### TASK GOAL
Repeat the listing below verbatim, without its images.

### LISTED RECORDS
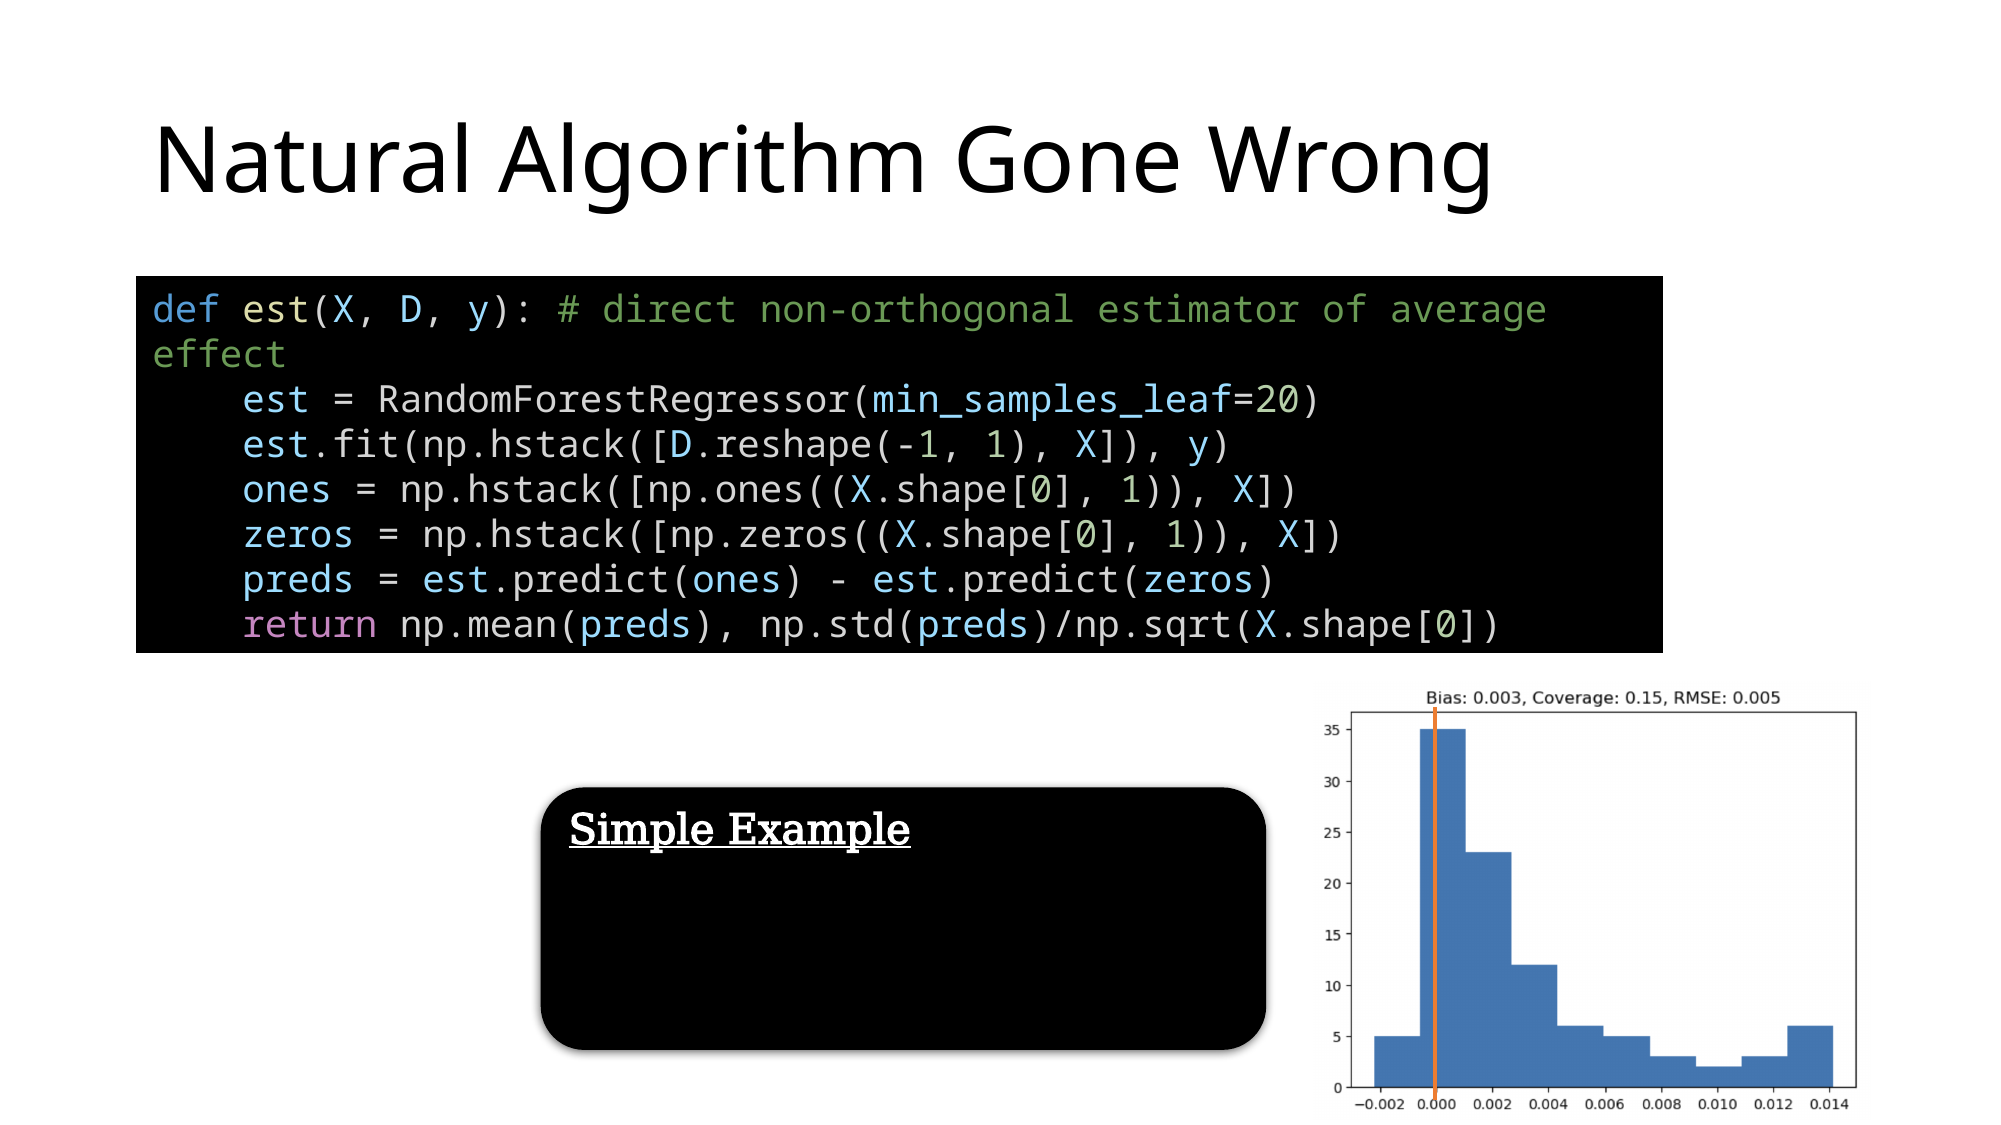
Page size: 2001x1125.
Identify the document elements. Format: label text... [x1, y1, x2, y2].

picture [1313, 681, 1871, 1120]
text_box def est(X, D, y): # direct non-orthogonal estimator of average effect est = RandomForestRegressor(min_samples_leaf=20) est.fit(np.hstack([D.reshape(-1, 1), X]), y) ones = np.hstack([np.ones((X.shape[0], 1)), X]) zeros = np.hstack([np.zeros((X.shape[0], 1)), X]) preds = est.predict(ones) - est.predict(zeros) return np.mean(preds), np.std(preds)/np.sqrt(X.shape[0]) [136, 276, 1663, 653]
title Natural Algorithm Gone Wrong [137, 53, 1863, 272]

### EXPECTED ANSWER
Page size: 2001x1125.
Identify the document elements. Format: label text... [x1, y1, x2, y2].

picture [1313, 681, 1871, 1120]
text_box def est(X, D, y): # direct non-orthogonal estimator of average effect est = RandomForestRegressor(min_samples_leaf=20) est.fit(np.hstack([D.reshape(-1, 1), X]), y) ones = np.hstack([np.ones((X.shape[0], 1)), X]) zeros = np.hstack([np.zeros((X.shape[0], 1)), X]) preds = est.predict(ones) - est.predict(zeros) return np.mean(preds), np.std(preds)/np.sqrt(X.shape[0]) [136, 276, 1663, 653]
title Natural Algorithm Gone Wrong [137, 53, 1863, 272]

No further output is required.